3 Comments on "Peak Oil: Ignoring Evidence"

  1. BillT on Thu, 23rd May 2013 12:52 pm 

    The public could be the best educated, the best informed public the world has ever seen, but the Western elite have decreed that they, the sheeple, are to be dumbed down and brainwashed into obedient serfs.

    The powers that be are also deliberately destroying the system that allowed the Middle Class to form as they know that an informed Middle Class would lynch them from the nearest tree or set up guillotines in the town squares and the National Mall in DC and hold ‘delections’ if they understood what is being done to them.

  2. James A. Hellams on Thu, 23rd May 2013 4:09 pm 

    I know what this individual is talking about.
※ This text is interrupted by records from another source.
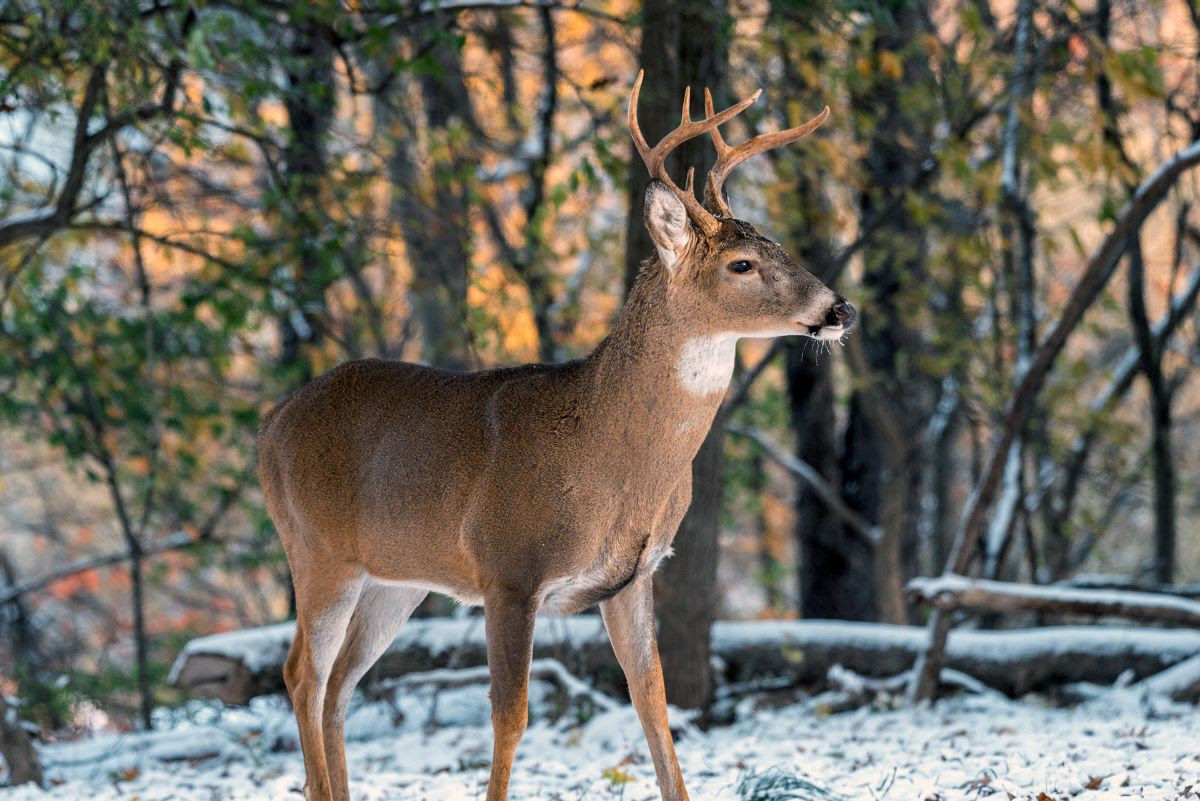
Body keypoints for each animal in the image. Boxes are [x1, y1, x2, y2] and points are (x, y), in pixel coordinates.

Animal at [258, 70, 856, 801]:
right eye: (742, 263)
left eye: (779, 246)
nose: (838, 309)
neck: (609, 452)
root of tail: (271, 423)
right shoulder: (510, 568)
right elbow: (510, 715)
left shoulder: (633, 575)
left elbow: (654, 704)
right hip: (317, 552)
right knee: (302, 674)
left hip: (395, 578)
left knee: (341, 684)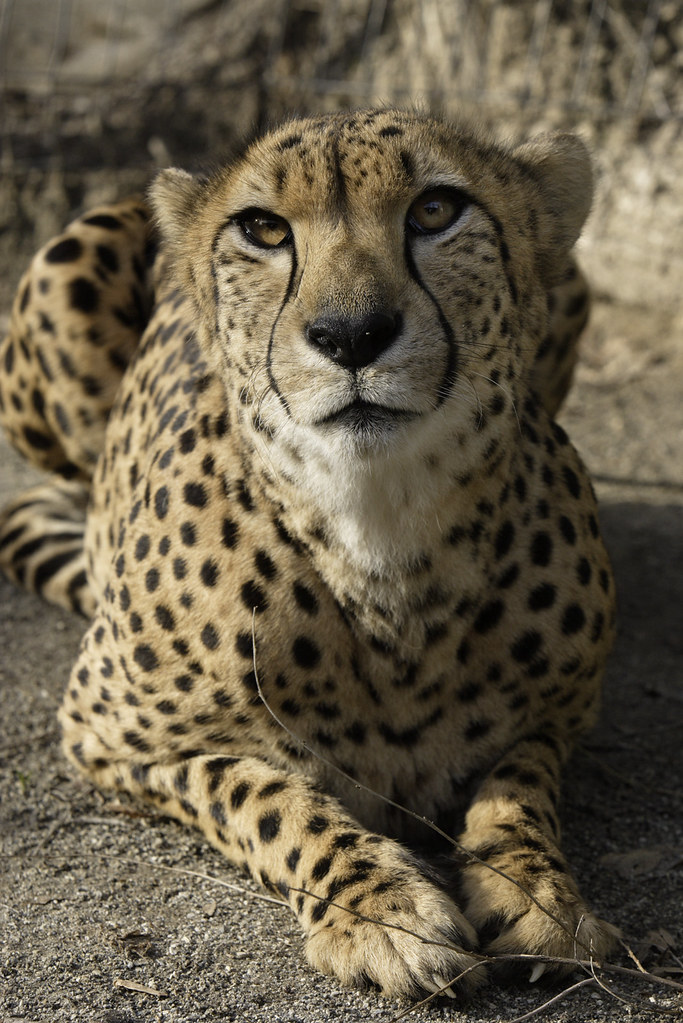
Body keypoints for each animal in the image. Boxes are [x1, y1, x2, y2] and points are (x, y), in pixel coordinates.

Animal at [0, 108, 618, 1001]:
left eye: (435, 210)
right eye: (262, 228)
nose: (351, 334)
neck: (380, 542)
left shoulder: (559, 714)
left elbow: (516, 791)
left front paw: (538, 896)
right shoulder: (111, 736)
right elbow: (264, 793)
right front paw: (384, 910)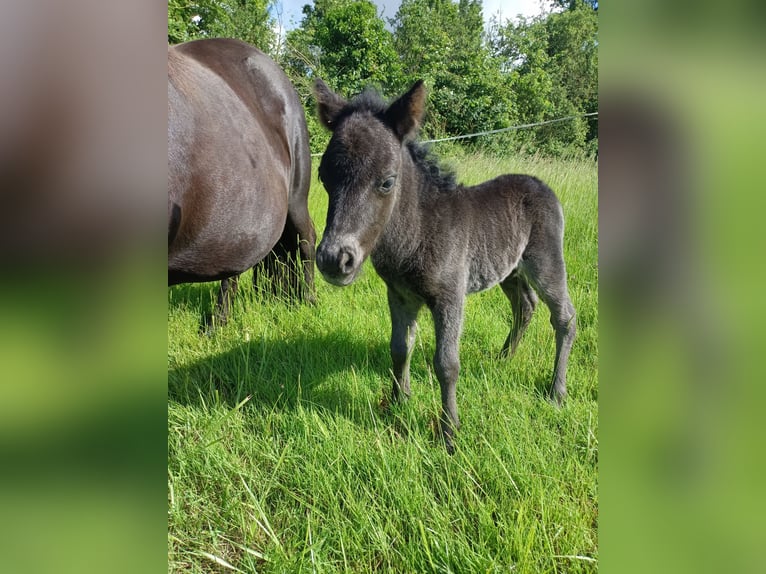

    About a year, or so, ago, a local energy resources board (heavily supported by the oil industry); proudly proclaimed to the people of Oklahoma that its annual oil production of 61 million barrels of oil was greatly contributing to the energy independence of the nation. However, they did not say that the DAILY consumption of oil for the US is 20 million barrels per day.

    The ENTIRE annual production of oil, annually, in Oklahoma would last ONLY three days supplying the US consumption. On the worldwide consumption of 86 (or more) million barrels per day; the total annual oil production of Oklahoma for one year would last for only 3/4 of a DAY on the worldwide market.

  3. Plantagenet on Thu, 23rd May 2013 5:28 pm 

    Al Gore sold his TV network to the mideast oil sheiks—-and then he has the gall to lecture others to cut down on oil?

    Al Gore is a human walking petro-dollar.